Segment garment from background -- using mask generation techniques (see Computer Vision Techniques for edge detection and mask refinement concepts used at this stage).
K-Means on each view -- cluster the masked garment pixels in LAB + spatial feature space to identify garment parts.
Build cost matrix -- compute pairwise Delta-E distances between centroids from the two views.
Hungarian match -- find the optimal one-to-one assignment.
Use matched pairs downstream -- the correspondences enable:
- Color transfer -- map the color distribution of each region from one view to the matching region in the other.
- Quality comparison -- compare texture sharpness, color consistency, or exposure between matched parts.
- Compositing alignment -- use matched regions as anchor points when aligning layers for final output.

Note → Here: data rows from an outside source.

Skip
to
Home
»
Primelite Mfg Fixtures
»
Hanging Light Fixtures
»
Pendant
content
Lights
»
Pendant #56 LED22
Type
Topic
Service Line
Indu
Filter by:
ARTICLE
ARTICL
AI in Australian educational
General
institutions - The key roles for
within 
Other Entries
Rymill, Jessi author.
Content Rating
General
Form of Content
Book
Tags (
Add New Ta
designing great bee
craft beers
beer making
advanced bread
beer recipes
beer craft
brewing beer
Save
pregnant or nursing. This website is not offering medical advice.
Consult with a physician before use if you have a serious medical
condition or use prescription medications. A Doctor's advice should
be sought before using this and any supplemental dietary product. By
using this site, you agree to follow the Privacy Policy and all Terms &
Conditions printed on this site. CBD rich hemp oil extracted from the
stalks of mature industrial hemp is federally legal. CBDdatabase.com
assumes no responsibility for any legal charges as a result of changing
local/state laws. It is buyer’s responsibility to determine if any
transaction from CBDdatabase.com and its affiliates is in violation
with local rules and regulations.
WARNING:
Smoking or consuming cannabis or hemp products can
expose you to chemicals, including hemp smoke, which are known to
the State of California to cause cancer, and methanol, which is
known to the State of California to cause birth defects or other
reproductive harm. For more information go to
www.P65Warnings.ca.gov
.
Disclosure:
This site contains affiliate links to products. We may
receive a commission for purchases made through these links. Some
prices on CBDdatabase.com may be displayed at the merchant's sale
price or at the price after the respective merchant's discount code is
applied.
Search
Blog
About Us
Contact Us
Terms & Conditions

Comparison with Other Clustering Approaches¶

Method	Time Complexity	Requires K?	Cluster Shape	Noise Handling	Why / Why Not for Garments
K-Means	\(O(nKt)\)	Yes	Spherical	Poor	Best fit -- fast, controllable K matches known garment structure, sufficient for color+spatial features
DBSCAN	\(O(n^2)\)	No	Arbitrary	Excellent	K is not controllable; tends to over-segment or under-segment depending on density parameters
Mean Shift	\(O(n^2)\)	No	Arbitrary	Good	Too slow for full-resolution garment images; K not controllable
GMM (EM)	\(O(nK t d^3)\)	Yes	Ellipsoidal	Moderate	More flexible cluster shapes but significantly slower; ellipsoidal modeling is unnecessary for this feature space

K-Means is the right choice here because the number of garment parts is known (or narrowly bounded), the feature space is low-dimensional, clusters are approximately spherical in the LAB+spatial representation, and speed matters for production throughput.